In years past, homeschool families often got a bad rap and were even the target of jokes. This year, however, they became the envy of traditional school families, who watched them seamlessly cruise through the COVID-19 pandemic with little disruption to their family schedule or student learning.
Over the past decade, homeschool numbers have been climbing. According to the National Home Education Research Institute, the homeschool population had been growing at an estimated rate of two to eight percent annually over the several years leading up to the 2020-2021 academic year.
Then, homeschooling numbers exploded for the 2020-2021 school year, with further growth forecasted for this coming fall. This refers to true homeschooling, using the curriculum selected by the parent or recommended by the homeschool association cooperative, not to students working on school-provided curriculum at home through remote or hybrid learning formats of their enrolled schools.
According to data from the Census Bureau, homeschooling went from 5.4 percent of U.S. households with school-age children homeschooling in May 2020 to 11.1 percent by October 2020 — more than doubling in mere months. When isolated by demographic, the increase among black households leaped from 3.3 percent to 16.1 percent — a near five times increase.
At a time when millions of parents are desperately waiting for traditional public schools to resume pre-pandemic in-person hours and services, a significant number of parents have decided to pull their children out altogether. Of course, some parents’ decisions centered on coronavirus infection rates or the newfound reality of working from home.
Also, parent motivation included being fed up with the ongoing false promises of reopening, the ever-changing hybrid school schedules, or school districts emphasizing what’s best for employees at the expense of their children. Still, others exited after being disheartened by the lack of learning taking place. Finally, a growing percentage opted to call it quits because schools increasingly prioritize progressive, even Marxist, political indoctrination over academic learning and higher-order thinking skill development.
But the positive pull of homeschooling exceeds the negative factors pushing students out. First, families realize that their students’ time can be used much more effectively at home. In turn, student schedules are freed up for increased family time, hobbies, and involvement in other activities of interest. Furthermore, parents value maintaining authority over what their children and teens learn. Students are also motivated by having more choices in learning content, activities, and their daily schedule.
The rapid development of education technology companies (better known as Edtech) has made it easier for parents to homeschool than in past decades. Technological learning tools and curricula are easily accessed and provide students with the ability to progress at their own pace — rarely allowed in our traditional one-size-fits-all factory model schools. Parents can customize the learning to their student’s unique needs and obtain real-time feedback from learning assessment tools. Many of these online learning platforms are low cost, and the number of free online learning resources continues to grow quickly.
Not only is the value added to families undeniable, but the cost savings to taxpayers is also enormous when parents opt to homeschool. Voters and lawmakers would be wise to back legislation that financially supports parents providing education for their students through education savings accounts (ESAs). Rather than the current practice of deterring parents from educating their students by withholding financial assistance for learning materials and services, ESAs allow parents funds to cover approved expenses — generally a fraction of the average $14,270 per public school student the government spends annually. With approximately four and a half million homeschool students, that equates nationally to over $65 billion in taxpayer savings.

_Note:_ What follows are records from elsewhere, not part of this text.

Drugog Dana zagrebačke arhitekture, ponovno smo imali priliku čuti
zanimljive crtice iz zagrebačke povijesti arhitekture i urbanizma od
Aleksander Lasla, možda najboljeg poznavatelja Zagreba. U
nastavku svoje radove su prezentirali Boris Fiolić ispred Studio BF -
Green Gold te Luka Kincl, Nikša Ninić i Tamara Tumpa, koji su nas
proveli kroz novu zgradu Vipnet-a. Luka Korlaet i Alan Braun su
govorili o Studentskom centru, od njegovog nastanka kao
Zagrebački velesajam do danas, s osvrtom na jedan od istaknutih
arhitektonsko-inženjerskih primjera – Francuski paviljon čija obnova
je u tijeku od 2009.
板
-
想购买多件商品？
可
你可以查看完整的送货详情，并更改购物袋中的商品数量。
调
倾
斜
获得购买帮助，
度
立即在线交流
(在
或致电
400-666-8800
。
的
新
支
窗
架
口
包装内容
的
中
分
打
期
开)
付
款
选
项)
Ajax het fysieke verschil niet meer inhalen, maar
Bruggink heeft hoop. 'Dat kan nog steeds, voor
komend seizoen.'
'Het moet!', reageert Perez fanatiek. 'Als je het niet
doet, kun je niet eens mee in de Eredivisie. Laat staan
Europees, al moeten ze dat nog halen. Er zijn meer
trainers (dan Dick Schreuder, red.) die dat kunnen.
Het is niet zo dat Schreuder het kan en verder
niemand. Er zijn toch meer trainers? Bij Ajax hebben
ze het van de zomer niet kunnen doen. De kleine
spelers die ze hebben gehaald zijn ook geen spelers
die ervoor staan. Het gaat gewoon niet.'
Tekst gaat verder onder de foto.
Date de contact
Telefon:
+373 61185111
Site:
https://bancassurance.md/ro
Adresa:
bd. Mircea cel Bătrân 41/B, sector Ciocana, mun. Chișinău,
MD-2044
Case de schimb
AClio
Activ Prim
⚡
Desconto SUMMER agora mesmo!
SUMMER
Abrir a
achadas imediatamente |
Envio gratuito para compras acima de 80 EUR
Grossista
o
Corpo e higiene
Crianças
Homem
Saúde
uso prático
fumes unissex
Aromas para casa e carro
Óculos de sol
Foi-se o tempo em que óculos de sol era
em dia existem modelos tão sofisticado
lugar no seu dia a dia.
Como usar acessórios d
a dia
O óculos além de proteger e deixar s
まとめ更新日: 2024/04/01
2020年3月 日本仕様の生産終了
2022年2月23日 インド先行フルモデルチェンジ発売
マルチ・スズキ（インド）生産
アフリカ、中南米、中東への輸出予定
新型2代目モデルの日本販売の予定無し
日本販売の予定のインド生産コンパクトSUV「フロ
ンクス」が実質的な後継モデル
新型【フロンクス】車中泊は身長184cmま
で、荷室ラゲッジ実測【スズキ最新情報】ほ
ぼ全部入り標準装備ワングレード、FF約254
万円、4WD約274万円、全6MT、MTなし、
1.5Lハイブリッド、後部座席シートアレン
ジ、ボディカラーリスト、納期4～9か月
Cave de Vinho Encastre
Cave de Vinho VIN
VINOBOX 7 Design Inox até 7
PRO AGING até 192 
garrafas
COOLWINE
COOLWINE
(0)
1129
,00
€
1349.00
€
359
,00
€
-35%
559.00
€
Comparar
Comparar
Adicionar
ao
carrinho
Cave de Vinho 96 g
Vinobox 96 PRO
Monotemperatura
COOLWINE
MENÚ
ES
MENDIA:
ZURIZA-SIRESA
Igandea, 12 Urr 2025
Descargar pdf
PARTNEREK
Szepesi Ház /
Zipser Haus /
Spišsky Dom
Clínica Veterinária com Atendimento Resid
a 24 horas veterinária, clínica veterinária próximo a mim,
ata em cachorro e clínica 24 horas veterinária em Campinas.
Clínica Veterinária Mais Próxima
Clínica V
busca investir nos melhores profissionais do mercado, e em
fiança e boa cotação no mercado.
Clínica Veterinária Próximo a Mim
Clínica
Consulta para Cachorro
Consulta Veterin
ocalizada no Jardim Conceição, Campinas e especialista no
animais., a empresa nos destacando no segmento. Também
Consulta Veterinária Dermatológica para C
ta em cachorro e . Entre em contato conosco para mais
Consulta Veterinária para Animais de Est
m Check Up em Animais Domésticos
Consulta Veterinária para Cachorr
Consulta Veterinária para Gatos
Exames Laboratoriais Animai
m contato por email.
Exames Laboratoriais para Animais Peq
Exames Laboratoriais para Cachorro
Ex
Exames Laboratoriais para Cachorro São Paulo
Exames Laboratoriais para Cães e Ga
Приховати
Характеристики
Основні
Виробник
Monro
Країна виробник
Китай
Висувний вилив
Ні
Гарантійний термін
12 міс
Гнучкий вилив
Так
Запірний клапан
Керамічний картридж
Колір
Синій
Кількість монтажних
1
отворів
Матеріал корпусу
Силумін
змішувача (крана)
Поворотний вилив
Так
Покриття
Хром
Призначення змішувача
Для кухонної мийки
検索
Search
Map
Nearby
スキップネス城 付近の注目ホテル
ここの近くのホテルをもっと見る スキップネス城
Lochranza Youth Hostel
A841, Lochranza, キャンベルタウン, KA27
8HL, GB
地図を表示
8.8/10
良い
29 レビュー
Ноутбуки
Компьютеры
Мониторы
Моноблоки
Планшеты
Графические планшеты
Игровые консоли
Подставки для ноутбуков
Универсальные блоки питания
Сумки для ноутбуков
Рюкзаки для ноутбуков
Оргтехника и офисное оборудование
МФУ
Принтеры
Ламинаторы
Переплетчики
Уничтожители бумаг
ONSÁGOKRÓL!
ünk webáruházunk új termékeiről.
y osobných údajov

Moreover, academic achievement for homeschool students is superior to their public school peers. The National Home Education Research Institute notes that homeschooled students typically score 15 to 30 percentile points higher on standardized academic achievement tests. The gains for black homeschool students are even more impressive, as they score 34 to 42 percentile points above black public school students.
For the growing number of homeschool families, the move to true homeschooling has been advantageous, and for most, a return to traditional school post-pandemic is unlikely. It’s time to change the narrative. Instead of looking down on homeschool families, we should recognize the shining example they offer by taking their children’s education seriously and doing so with higher academic results than our formal public schools.